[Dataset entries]
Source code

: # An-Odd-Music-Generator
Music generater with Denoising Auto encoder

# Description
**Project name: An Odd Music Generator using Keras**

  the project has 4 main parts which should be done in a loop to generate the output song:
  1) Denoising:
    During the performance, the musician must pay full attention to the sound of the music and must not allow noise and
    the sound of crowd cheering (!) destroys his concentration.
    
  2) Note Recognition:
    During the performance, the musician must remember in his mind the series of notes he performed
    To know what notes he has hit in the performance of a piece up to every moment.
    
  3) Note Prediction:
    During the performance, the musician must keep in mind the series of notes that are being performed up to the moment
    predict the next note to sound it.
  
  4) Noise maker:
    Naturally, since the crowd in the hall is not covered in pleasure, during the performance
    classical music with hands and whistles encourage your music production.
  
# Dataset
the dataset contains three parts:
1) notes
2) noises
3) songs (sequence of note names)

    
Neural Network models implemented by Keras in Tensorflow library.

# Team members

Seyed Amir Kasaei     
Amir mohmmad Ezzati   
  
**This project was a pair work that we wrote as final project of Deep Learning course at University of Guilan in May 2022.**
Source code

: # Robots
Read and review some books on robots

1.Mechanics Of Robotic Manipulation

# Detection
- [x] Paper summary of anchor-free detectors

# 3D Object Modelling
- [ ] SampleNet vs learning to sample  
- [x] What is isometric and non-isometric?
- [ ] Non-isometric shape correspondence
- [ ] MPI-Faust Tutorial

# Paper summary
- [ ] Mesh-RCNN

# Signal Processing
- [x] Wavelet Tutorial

◆ What you need to do
Please select every line above that contains the word "performance" and copy each one in full.

◆ Output for this exercise
    During the performance, the musician must pay full attention to the sound of the music and must not allow noise and
    During the performance, the musician must remember in his mind the series of notes he performed
    To know what notes he has hit in the performance of a piece up to every moment.
    During the performance, the musician must keep in mind the series of notes that are being performed up to the moment
    Naturally, since the crowd in the hall is not covered in pleasure, during the performance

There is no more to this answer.